IEEE J Biomed Health Inform. 2022 Oct;26(10):5223-5234. doi: 10.1109/JBHI.2022.3193148. Epub 2022 Oct 4.
The popularity of convolutional architecture has made sensor-based human activity recognition (HAR) become one primary beneficiary. By simply superimposing multiple convolution layers, the local features can be effectively captured from multi-channel time series sensor data, which could output high-performance activity prediction results. On the other hand, recent years have witnessed great success of Transformer model, which uses powerful self-attention mechanism to handle long-range sequence modeling tasks, hence avoiding the shortcoming of local feature representations caused by convolutional neural networks (CNNs). In this paper, we seek to combine the merits of CNN and Transformer to model multi-channel time series sensor data, which might provide compelling recognition performance with fewer parameters and FLOPs based on lightweight wearable devices. To this end, we propose a new Dual-branch Interactive Network (DIN) that inherits the advantages from both CNN and Transformer to handle multi-channel time series for HAR. Specifically, the proposed framework utilizes two-stream architecture to disentangle local and global features by performing conv-embedding and patch-embedding, where a co-attention mechanism is used to adaptively fuse global-to-local and local-to-global feature representations. We perform extensive experiments on three mainstream HAR benchmark datasets including PAMAP2, WISDM, and OPPORTUNITY, which verify that our method consistently outperforms several state-of-the-art baselines, reaching an F1-score of 92.05%, 98.17%, and 91.55% respectively with fewer parameters and FLOPs. In addition, the practical execution time is validated on an embedded Raspberry Pi P3 system, which demonstrates that our approach is adequately efficient for real-time HAR implementations and deserves as a better alternative in ubiquitous HAR computing scenario. Our model code will be released soon.
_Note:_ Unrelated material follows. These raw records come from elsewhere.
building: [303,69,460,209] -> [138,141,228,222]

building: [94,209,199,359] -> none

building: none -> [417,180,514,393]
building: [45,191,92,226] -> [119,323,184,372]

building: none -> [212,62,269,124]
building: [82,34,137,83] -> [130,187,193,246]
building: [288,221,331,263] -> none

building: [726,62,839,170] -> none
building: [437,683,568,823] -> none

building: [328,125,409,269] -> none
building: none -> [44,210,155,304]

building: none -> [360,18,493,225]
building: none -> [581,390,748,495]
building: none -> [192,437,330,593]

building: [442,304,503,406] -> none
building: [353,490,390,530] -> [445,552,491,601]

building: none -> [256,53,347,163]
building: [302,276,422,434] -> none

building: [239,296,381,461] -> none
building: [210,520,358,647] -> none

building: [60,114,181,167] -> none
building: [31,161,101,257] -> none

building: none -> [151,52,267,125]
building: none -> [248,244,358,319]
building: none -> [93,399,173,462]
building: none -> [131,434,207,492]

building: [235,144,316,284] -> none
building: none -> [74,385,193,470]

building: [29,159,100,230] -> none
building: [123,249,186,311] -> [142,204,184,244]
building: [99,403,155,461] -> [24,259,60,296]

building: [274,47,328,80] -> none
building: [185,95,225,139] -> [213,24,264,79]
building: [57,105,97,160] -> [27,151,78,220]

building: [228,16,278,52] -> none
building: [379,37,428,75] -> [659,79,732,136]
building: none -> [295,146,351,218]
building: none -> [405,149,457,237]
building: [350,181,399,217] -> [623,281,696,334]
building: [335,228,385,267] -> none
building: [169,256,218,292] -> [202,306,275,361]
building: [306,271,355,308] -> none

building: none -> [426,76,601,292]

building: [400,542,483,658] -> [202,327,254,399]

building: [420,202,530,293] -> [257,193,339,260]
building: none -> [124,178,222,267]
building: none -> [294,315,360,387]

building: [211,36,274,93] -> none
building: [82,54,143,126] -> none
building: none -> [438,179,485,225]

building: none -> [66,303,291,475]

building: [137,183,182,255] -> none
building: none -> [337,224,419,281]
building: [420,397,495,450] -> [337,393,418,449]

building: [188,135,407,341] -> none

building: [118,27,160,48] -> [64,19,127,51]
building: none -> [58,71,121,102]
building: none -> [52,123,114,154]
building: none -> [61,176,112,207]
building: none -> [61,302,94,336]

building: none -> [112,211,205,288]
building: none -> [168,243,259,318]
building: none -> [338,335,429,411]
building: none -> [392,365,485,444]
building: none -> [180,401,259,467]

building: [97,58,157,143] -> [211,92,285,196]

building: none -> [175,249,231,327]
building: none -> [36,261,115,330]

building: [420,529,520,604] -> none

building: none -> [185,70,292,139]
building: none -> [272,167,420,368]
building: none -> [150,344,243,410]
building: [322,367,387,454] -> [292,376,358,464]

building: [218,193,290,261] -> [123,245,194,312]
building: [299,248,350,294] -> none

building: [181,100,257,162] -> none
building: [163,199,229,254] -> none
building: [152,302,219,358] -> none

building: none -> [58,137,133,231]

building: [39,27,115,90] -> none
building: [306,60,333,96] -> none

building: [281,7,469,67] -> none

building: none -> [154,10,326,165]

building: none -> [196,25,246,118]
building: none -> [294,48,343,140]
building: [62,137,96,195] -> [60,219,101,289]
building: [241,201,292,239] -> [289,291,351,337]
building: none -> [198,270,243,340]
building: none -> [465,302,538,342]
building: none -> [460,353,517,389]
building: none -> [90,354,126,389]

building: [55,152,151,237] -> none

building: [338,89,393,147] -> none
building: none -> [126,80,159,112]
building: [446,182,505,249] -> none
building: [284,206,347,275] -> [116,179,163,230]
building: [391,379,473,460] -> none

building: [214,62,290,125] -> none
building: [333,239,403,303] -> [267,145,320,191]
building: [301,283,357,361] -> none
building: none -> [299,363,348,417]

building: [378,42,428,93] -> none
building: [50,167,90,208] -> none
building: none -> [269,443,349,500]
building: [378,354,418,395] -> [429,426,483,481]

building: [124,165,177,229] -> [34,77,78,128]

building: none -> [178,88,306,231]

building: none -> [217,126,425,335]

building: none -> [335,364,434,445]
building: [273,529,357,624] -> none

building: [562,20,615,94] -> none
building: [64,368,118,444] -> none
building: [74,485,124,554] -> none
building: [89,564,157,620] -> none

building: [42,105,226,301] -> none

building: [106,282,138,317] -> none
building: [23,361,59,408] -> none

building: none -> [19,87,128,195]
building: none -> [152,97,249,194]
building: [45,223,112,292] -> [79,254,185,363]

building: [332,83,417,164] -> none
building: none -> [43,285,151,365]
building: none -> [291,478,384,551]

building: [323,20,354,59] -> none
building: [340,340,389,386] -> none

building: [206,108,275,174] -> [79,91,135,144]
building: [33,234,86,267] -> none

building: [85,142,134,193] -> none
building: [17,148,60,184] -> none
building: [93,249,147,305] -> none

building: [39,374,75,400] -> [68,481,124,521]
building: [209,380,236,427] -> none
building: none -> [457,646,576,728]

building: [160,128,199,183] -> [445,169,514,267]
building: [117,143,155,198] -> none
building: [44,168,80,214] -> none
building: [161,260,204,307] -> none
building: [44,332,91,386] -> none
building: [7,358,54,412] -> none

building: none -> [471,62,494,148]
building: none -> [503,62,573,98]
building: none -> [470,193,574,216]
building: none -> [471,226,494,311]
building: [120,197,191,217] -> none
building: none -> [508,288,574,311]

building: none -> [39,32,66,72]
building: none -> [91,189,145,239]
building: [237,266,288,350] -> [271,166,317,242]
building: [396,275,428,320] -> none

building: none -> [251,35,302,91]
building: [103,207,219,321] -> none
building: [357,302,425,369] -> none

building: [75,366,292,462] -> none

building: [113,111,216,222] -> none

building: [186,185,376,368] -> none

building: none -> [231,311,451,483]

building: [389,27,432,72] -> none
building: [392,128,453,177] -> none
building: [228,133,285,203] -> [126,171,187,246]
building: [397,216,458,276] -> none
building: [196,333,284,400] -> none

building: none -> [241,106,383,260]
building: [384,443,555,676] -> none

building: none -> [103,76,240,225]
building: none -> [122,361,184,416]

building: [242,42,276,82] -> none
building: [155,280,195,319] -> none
卷积架构的流行使得基于传感器的人体活动识别 (HAR) 成为主要受益者之一。通过简单地叠加多个卷积层,可以有效地从多通道时间序列传感器数据中捕获局部特征,从而输出高性能的活动预测结果。另一方面,近年来 Transformer 模型取得了巨大成功,它使用强大的自注意力机制来处理长序列建模任务,从而避免了卷积神经网络 (CNN) 引起的局部特征表示的缺点。在本文中,我们试图结合 CNN 和 Transformer 的优点来对多通道时间序列传感器数据进行建模,这可能基于轻量级可穿戴设备以更少的参数和 FLOPs 提供有竞争力的识别性能。为此,我们提出了一种新的双分支交互网络 (DIN),它继承了 CNN 和 Transformer 的优点,用于处理 HAR 的多通道时间序列。具体来说,所提出的框架利用两流体系结构通过执行 conv-embedding 和 patch-embedding 来解耦局部和全局特征,其中使用协同注意机制自适应地融合全局到局部和局部到全局特征表示。我们在包括 PAMAP2、WISDM 和 OPPORTUNITY 在内的三个主流 HAR 基准数据集上进行了广泛的实验,验证了我们的方法始终优于几个最先进的基线,分别达到 92.05%、98.17%和 91.55%的 F1 分数,同时参数和 FLOPs 更少。此外,在嵌入式 Raspberry Pi P3 系统上验证了实际的执行时间,这表明我们的方法对于实时 HAR 实现足够高效,并且在无处不在的 HAR 计算场景中是一种更好的替代方案。我们的模型代码将很快发布。